→ Directive
Take the entries below and return them unchanged.

→ Data shown
┄┄┄┄┄┄┄┄┄┄
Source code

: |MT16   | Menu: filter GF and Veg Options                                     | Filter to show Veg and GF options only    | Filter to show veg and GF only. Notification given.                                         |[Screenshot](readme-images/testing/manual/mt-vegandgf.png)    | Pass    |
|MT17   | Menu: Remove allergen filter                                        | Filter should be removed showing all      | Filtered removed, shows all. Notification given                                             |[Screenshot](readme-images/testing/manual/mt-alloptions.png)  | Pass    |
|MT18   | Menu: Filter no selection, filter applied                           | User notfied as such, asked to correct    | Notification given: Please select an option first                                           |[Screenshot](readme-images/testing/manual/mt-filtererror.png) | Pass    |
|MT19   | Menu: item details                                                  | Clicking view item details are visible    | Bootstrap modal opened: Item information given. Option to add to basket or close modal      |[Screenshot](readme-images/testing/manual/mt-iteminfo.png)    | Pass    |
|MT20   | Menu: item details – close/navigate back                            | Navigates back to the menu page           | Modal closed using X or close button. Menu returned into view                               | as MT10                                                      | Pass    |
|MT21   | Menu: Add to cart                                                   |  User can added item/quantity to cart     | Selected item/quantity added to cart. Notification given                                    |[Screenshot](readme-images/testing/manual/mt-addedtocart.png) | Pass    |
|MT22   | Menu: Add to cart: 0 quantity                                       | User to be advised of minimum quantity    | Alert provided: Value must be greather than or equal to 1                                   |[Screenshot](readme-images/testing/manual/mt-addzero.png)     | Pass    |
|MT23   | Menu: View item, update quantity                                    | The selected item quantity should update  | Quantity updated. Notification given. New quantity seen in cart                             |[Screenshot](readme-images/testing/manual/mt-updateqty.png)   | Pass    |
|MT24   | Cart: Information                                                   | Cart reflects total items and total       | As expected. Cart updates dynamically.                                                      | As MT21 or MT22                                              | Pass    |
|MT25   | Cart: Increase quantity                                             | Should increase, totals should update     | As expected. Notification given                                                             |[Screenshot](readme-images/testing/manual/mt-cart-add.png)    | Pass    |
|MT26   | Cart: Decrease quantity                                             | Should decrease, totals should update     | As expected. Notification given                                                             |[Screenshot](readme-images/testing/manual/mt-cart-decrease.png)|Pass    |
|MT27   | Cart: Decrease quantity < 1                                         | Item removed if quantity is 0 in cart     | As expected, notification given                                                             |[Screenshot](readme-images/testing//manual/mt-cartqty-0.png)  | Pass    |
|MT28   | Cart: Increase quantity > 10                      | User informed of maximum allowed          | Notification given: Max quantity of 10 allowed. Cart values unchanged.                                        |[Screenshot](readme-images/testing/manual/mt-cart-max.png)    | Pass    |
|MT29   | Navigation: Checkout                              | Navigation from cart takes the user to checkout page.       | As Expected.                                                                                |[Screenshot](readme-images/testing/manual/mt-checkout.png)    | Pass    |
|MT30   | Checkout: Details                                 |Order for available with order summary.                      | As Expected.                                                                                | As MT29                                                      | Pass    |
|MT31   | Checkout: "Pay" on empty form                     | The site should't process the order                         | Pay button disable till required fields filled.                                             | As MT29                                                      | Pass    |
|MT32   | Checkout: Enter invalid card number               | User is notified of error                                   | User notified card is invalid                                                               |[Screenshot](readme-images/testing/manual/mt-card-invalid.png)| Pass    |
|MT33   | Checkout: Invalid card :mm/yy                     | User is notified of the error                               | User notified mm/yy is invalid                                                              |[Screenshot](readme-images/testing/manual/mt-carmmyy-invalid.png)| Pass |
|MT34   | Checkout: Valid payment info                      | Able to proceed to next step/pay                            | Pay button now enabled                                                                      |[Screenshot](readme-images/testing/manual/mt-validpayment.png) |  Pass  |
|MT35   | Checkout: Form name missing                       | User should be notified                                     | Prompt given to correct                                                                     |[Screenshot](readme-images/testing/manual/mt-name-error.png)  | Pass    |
┄┄┄┄┄┄┄┄┄┄
→ Solution
Source code

: |MT16   | Menu: filter GF and Veg Options                                     | Filter to show Veg and GF options only    | Filter to show veg and GF only. Notification given.                                         |[Screenshot](readme-images/testing/manual/mt-vegandgf.png)    | Pass    |
|MT17   | Menu: Remove allergen filter                                        | Filter should be removed showing all      | Filtered removed, shows all. Notification given                                             |[Screenshot](readme-images/testing/manual/mt-alloptions.png)  | Pass    |
|MT18   | Menu: Filter no selection, filter applied                           | User notfied as such, asked to correct    | Notification given: Please select an option first                                           |[Screenshot](readme-images/testing/manual/mt-filtererror.png) | Pass    |
|MT19   | Menu: item details                                                  | Clicking view item details are visible    | Bootstrap modal opened: Item information given. Option to add to basket or close modal      |[Screenshot](readme-images/testing/manual/mt-iteminfo.png)    | Pass    |
|MT20   | Menu: item details – close/navigate back                            | Navigates back to the menu page           | Modal closed using X or close button. Menu returned into view                               | as MT10                                                      | Pass    |
|MT21   | Menu: Add to cart                                                   |  User can added item/quantity to cart     | Selected item/quantity added to cart. Notification given                                    |[Screenshot](readme-images/testing/manual/mt-addedtocart.png) | Pass    |
|MT22   | Menu: Add to cart: 0 quantity                                       | User to be advised of minimum quantity    | Alert provided: Value must be greather than or equal to 1                                   |[Screenshot](readme-images/testing/manual/mt-addzero.png)     | Pass    |
|MT23   | Menu: View item, update quantity                                    | The selected item quantity should update  | Quantity updated. Notification given. New quantity seen in cart                             |[Screenshot](readme-images/testing/manual/mt-updateqty.png)   | Pass    |
|MT24   | Cart: Information                                                   | Cart reflects total items and total       | As expected. Cart updates dynamically.                                                      | As MT21 or MT22                                              | Pass    |
|MT25   | Cart: Increase quantity                                             | Should increase, totals should update     | As expected. Notification given                                                             |[Screenshot](readme-images/testing/manual/mt-cart-add.png)    | Pass    |
|MT26   | Cart: Decrease quantity                                             | Should decrease, totals should update     | As expected. Notification given                                                             |[Screenshot](readme-images/testing/manual/mt-cart-decrease.png)|Pass    |
|MT27   | Cart: Decrease quantity < 1                                         | Item removed if quantity is 0 in cart     | As expected, notification given                                                             |[Screenshot](readme-images/testing//manual/mt-cartqty-0.png)  | Pass    |
|MT28   | Cart: Increase quantity > 10                      | User informed of maximum allowed          | Notification given: Max quantity of 10 allowed. Cart values unchanged.                                        |[Screenshot](readme-images/testing/manual/mt-cart-max.png)    | Pass    |
|MT29   | Navigation: Checkout                              | Navigation from cart takes the user to checkout page.       | As Expected.                                                                                |[Screenshot](readme-images/testing/manual/mt-checkout.png)    | Pass    |
|MT30   | Checkout: Details                                 |Order for available with order summary.                      | As Expected.                                                                                | As MT29                                                      | Pass    |
|MT31   | Checkout: "Pay" on empty form                     | The site should't process the order                         | Pay button disable till required fields filled.                                             | As MT29                                                      | Pass    |
|MT32   | Checkout: Enter invalid card number               | User is notified of error                                   | User notified card is invalid                                                               |[Screenshot](readme-images/testing/manual/mt-card-invalid.png)| Pass    |
|MT33   | Checkout: Invalid card :mm/yy                     | User is notified of the error                               | User notified mm/yy is invalid                                                              |[Screenshot](readme-images/testing/manual/mt-carmmyy-invalid.png)| Pass |
|MT34   | Checkout: Valid payment info                      | Able to proceed to next step/pay                            | Pay button now enabled                                                                      |[Screenshot](readme-images/testing/manual/mt-validpayment.png) |  Pass  |
|MT35   | Checkout: Form name missing                       | User should be notified                                     | Prompt given to correct                                                                     |[Screenshot](readme-images/testing/manual/mt-name-error.png)  | Pass    |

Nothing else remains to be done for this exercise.